University of Virginia, Charlottesville, VA, United States.
JMIR Public Health Surveill. 2020 Sep 4;6(3):e12842. doi: 10.2196/12842.
Agencies such as the Centers for Disease Control and Prevention (CDC) currently release influenza-like illness incidence data, along with descriptive summaries of simple spatio-temporal patterns and trends. However, public health researchers, government agencies, as well as the general public, are often interested in deeper patterns and insights into how the disease is spreading, with additional context. Analysis by domain experts is needed for deriving such insights from incidence data.
Our goal was to develop an automated approach for finding interesting spatio-temporal patterns in the spread of a disease over a large region, such as regions which have specific characteristics (eg, high incidence in a particular week, those which showed a sudden change in incidence) or regions which have significantly different incidence compared to earlier seasons.
We developed techniques from the area of transactional data mining for characterizing and finding interesting spatio-temporal patterns in disease spread in an automated manner. A key part of our approach involved using the principle of minimum description length for representing a given target set in terms of combinations of attributes (referred to as clauses); we considered both positive and negative clauses, relaxed descriptions which approximately represent the set, and used integer programming to find such descriptions. Finally, we designed an automated approach, which examines a large space of sets corresponding to different spatio-temporal patterns, and ranks them based on the ratio of their size to their description length (referred to as the compression ratio).

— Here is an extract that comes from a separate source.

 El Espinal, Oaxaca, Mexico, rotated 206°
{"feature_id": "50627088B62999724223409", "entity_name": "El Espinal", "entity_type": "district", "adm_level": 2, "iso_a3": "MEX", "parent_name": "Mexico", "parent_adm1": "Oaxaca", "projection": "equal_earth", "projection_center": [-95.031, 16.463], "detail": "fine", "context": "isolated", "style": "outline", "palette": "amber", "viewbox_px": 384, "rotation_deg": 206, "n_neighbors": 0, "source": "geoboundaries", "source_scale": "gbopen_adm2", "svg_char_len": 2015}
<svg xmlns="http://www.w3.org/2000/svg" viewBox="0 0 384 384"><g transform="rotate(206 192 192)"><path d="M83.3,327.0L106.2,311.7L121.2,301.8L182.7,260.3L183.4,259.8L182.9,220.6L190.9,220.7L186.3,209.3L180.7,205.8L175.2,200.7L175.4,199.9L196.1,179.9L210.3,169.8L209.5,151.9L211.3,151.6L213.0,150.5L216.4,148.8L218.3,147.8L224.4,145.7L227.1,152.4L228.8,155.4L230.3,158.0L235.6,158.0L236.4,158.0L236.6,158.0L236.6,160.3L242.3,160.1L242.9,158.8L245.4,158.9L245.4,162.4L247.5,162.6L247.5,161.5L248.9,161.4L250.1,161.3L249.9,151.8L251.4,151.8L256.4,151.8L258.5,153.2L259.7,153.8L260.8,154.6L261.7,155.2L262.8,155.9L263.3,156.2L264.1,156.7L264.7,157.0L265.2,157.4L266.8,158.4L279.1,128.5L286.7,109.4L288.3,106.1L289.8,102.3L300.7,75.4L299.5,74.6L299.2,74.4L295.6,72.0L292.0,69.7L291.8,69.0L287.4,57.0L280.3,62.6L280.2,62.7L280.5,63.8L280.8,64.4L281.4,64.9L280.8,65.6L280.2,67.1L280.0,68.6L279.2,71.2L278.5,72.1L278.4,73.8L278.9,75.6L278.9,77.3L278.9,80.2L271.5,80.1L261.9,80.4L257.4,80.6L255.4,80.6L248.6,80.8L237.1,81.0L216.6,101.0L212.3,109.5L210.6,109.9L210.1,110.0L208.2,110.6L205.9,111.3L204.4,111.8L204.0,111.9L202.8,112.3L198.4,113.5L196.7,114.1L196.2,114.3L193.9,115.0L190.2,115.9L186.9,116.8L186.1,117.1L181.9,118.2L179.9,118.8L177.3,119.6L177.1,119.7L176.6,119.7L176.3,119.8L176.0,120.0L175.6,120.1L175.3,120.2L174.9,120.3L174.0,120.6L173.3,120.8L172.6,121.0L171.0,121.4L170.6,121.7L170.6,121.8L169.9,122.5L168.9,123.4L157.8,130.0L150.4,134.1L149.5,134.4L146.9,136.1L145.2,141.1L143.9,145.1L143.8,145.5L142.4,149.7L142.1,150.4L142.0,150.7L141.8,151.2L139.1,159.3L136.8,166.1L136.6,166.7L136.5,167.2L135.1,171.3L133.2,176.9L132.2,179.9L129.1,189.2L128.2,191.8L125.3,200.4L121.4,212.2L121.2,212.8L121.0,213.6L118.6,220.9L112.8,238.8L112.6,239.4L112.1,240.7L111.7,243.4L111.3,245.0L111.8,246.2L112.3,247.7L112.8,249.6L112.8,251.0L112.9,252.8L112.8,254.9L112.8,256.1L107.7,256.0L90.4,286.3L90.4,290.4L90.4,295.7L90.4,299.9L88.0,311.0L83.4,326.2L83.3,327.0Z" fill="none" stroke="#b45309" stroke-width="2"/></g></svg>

We applied our methods using minimum description length to find spatio-temporal patterns in the spread of seasonal influenza in the United States using state level influenza-like illness activity indicator data from the CDC. We observed that the compression ratios were over 2.5 for 50% of the chosen sets, when approximate descriptions and negative clauses were allowed. Sets with high compression ratios (eg, over 2.5) corresponded to interesting patterns in the spatio-temporal dynamics of influenza-like illness. Our approach also outperformed description by solution in terms of the compression ratio.

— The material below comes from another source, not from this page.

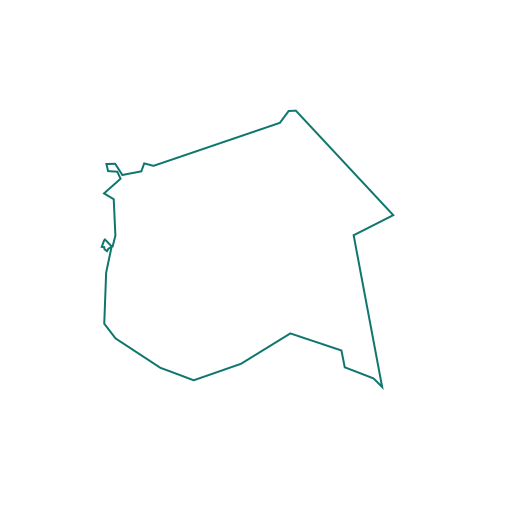 Lincoln, Kentucky, United States of America (Natural Earth projection), rotated 301°
{"feature_id": "52423323B85940077670838", "entity_name": "Lincoln", "entity_type": "district", "adm_level": 2, "iso_a3": "USA", "parent_name": "United States of America", "parent_adm1": "Kentucky", "projection": "natural_earth1", "projection_center": [-84.689, 37.439], "detail": "fine", "context": "isolated", "style": "outline", "palette": "teal", "viewbox_px": 512, "rotation_deg": 301, "n_neighbors": 0, "source": "geoboundaries", "source_scale": "gbopen_adm2", "svg_char_len": 652}
<svg xmlns="http://www.w3.org/2000/svg" viewBox="0 0 512 512"><g transform="rotate(301 256 256)"><path d="M361.7,352.6L401.1,215.3L397.1,209.3L382.5,207.9L280.5,121.7L277.8,112.5L269.5,114.1L256.6,99.7L262.5,87.8L257.8,80.4L252.6,85.5L256.8,93.7L252.5,100.1L231.4,93.5L231.4,104.8L201.0,125.0L190.3,128.2L189.8,127.5L191.7,120.7L192.3,118.0L190.9,117.8L184.4,119.1L185.4,121.3L183.8,122.6L183.4,125.8L186.2,125.7L189.4,127.5L164.6,136.1L119.8,160.8L113.0,178.1L110.9,231.5L117.4,266.6L155.8,298.6L207.3,325.3L219.0,377.9L206.3,389.4L211.6,419.9L208.7,431.6L311.7,340.0L324.1,329.0L361.7,352.6Z" fill="none" stroke="#0f766e" stroke-width="2"/></g></svg>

Our approach, which is an unsupervised machine learning method, can provide new insights into patterns and trends in the disease spread in an automated manner. Our results show that the description complexity is an effective approach for characterizing sets of interest, which can be easily extended to other diseases and regions beyond influenza in the US. Our approach can also be easily adapted for automated generation of narratives.
疾病控制与预防中心(CDC)等机构目前发布流感样疾病发病率数据,并对简单的时空模式和趋势进行描述性总结。然而,公共卫生研究人员、政府机构以及公众通常对疾病传播的更深层次模式和见解感兴趣,并需要更多的背景信息。领域专家需要对发病率数据进行分析,以得出这些见解。

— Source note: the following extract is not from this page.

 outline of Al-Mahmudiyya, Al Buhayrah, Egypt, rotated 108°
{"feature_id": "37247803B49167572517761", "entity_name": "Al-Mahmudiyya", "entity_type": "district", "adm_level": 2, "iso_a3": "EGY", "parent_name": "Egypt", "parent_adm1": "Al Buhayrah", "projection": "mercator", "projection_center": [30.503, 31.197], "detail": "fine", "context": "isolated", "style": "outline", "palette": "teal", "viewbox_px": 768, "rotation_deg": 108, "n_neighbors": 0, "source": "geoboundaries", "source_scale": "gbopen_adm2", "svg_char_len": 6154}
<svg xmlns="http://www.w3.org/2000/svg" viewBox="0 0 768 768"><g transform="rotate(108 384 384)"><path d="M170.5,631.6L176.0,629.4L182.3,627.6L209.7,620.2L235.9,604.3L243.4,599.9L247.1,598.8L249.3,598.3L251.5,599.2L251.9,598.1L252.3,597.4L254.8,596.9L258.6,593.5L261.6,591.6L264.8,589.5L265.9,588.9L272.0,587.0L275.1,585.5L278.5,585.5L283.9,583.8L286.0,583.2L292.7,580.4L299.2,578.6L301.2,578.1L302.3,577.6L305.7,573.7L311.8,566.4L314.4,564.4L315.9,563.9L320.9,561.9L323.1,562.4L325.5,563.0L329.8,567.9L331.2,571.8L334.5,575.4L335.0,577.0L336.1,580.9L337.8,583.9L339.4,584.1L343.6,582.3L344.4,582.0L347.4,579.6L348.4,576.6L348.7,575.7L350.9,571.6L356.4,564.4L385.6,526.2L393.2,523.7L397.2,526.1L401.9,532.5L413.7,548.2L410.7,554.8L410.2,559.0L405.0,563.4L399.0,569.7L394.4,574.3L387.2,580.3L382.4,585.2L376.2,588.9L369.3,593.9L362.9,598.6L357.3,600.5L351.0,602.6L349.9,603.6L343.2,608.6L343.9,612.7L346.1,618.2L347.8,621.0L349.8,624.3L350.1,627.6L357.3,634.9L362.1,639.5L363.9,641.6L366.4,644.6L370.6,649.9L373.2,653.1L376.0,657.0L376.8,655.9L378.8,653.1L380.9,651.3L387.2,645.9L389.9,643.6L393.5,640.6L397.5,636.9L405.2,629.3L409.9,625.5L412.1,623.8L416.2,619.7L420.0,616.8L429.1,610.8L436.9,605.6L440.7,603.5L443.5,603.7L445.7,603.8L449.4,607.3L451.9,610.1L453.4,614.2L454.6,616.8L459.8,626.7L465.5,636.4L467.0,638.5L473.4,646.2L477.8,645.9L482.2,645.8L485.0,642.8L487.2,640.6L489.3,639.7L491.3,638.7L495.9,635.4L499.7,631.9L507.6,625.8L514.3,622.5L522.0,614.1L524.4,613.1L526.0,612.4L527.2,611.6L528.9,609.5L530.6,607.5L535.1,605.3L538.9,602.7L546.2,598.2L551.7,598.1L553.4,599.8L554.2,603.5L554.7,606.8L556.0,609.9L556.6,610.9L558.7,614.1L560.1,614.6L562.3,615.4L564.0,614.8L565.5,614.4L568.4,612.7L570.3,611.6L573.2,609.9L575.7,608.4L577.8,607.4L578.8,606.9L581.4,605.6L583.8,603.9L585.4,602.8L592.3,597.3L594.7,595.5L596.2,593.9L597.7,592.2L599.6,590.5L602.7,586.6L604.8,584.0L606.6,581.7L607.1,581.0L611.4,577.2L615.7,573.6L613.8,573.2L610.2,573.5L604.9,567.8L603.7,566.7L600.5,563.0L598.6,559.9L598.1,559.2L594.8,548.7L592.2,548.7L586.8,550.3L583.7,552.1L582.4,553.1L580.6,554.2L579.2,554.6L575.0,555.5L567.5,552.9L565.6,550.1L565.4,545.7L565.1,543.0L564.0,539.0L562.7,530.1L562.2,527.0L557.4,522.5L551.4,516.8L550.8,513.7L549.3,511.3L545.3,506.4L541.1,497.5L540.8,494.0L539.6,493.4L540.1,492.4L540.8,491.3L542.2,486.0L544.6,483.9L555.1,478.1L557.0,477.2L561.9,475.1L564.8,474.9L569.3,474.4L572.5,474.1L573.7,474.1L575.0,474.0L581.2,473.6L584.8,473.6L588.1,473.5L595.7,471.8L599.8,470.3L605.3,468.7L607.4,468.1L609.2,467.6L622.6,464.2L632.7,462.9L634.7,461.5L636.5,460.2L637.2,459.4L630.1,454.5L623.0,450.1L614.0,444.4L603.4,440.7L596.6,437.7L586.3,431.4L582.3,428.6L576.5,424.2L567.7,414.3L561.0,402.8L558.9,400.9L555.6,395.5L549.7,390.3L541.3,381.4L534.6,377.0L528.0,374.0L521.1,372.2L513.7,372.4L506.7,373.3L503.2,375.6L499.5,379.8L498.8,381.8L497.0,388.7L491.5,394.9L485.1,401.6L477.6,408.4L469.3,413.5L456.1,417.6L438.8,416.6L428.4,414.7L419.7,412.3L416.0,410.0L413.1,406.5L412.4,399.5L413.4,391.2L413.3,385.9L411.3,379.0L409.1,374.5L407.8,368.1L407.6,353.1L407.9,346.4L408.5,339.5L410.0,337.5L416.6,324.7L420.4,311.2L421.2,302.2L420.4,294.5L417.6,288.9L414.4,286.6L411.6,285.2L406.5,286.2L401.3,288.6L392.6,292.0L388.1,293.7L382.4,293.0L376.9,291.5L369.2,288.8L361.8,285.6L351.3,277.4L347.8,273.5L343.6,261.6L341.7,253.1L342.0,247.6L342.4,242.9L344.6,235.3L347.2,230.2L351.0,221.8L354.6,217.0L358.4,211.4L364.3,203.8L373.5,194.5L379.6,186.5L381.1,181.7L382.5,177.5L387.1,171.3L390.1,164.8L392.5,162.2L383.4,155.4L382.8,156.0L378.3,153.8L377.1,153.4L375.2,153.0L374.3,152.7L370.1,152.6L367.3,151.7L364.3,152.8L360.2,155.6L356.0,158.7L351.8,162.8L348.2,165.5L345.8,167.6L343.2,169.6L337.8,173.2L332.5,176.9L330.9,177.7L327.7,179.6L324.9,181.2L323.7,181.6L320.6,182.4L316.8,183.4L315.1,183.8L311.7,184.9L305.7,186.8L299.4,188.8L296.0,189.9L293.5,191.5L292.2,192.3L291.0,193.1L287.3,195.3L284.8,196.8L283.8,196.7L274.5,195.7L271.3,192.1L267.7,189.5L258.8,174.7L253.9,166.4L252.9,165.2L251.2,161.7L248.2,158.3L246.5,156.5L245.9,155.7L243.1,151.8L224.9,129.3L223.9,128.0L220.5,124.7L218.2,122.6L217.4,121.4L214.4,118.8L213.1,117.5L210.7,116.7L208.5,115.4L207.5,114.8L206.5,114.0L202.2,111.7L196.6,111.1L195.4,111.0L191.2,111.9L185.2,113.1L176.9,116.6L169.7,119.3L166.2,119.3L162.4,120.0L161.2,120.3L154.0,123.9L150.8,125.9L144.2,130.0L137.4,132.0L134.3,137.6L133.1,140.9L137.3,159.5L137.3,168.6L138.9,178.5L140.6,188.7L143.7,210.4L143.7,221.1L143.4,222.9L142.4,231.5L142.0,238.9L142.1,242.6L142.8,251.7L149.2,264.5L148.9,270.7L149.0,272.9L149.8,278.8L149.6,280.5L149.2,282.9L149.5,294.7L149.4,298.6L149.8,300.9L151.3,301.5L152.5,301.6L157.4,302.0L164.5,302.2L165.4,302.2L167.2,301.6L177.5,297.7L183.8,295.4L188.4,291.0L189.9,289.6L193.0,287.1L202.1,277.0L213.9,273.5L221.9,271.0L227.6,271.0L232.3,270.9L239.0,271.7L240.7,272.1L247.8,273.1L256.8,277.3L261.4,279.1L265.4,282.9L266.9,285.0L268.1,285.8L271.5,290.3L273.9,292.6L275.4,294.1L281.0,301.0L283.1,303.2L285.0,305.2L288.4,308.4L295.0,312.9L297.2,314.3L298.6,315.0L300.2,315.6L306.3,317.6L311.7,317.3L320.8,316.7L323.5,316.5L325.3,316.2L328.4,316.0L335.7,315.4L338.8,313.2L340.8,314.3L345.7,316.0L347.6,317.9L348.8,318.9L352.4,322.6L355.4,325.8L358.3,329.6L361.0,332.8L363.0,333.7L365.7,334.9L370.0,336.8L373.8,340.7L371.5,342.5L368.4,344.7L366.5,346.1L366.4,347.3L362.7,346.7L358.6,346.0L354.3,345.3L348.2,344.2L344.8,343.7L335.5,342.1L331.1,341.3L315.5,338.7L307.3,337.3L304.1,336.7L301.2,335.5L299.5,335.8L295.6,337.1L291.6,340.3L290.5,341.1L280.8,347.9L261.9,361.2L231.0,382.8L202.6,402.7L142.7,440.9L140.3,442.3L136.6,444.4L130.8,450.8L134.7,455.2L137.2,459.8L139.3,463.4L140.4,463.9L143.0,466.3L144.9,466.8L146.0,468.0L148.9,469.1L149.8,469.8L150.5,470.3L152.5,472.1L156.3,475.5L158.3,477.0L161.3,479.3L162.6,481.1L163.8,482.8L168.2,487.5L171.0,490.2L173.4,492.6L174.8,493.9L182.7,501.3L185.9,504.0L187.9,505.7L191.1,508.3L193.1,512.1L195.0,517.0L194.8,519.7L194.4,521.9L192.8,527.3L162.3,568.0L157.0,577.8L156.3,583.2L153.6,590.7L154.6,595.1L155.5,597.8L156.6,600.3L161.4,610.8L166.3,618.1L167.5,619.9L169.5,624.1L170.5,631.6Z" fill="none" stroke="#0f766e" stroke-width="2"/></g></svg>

我们的目标是开发一种自动方法,以发现疾病在大区域内传播的有趣时空模式,例如具有特定特征的区域(例如,特定周内发病率较高,发病率突然变化的区域)或与早期季节相比发病率明显不同的区域。
我们从事务数据挖掘领域开发了技术,以自动描述和发现疾病传播中的有趣时空模式。我们方法的一个关键部分涉及使用最小描述长度原则,以属性组合的形式表示给定目标集(称为子句);我们考虑了正子句和负子句、近似表示集合的放宽描述,并使用整数编程来找到这样的描述。最后,我们设计了一种自动方法,该方法检查对应于不同时空模式的大空间集,并根据它们的大小与其描述长度的比率(称为压缩比)对其进行排名。
我们使用最小描述长度方法应用于美国季节性流感传播的时空模式,使用来自疾病预防控制中心的州级流感样疾病活动指标数据。我们观察到,在允许近似描述和负子句的情况下,50%的选定集合的压缩比超过 2.5。具有高压缩比(例如,超过 2.5)的集合对应于流感样疾病时空动态中的有趣模式。我们的方法在压缩比方面也优于解决方案描述。
我们的方法是一种无监督机器学习方法,可以自动提供有关疾病传播模式和趋势的新见解。我们的结果表明,描述复杂性是一种有效的方法,可以对感兴趣的集合进行特征描述,该方法可以很容易地扩展到美国以外的其他疾病和地区。我们的方法还可以轻松适应自动生成叙述。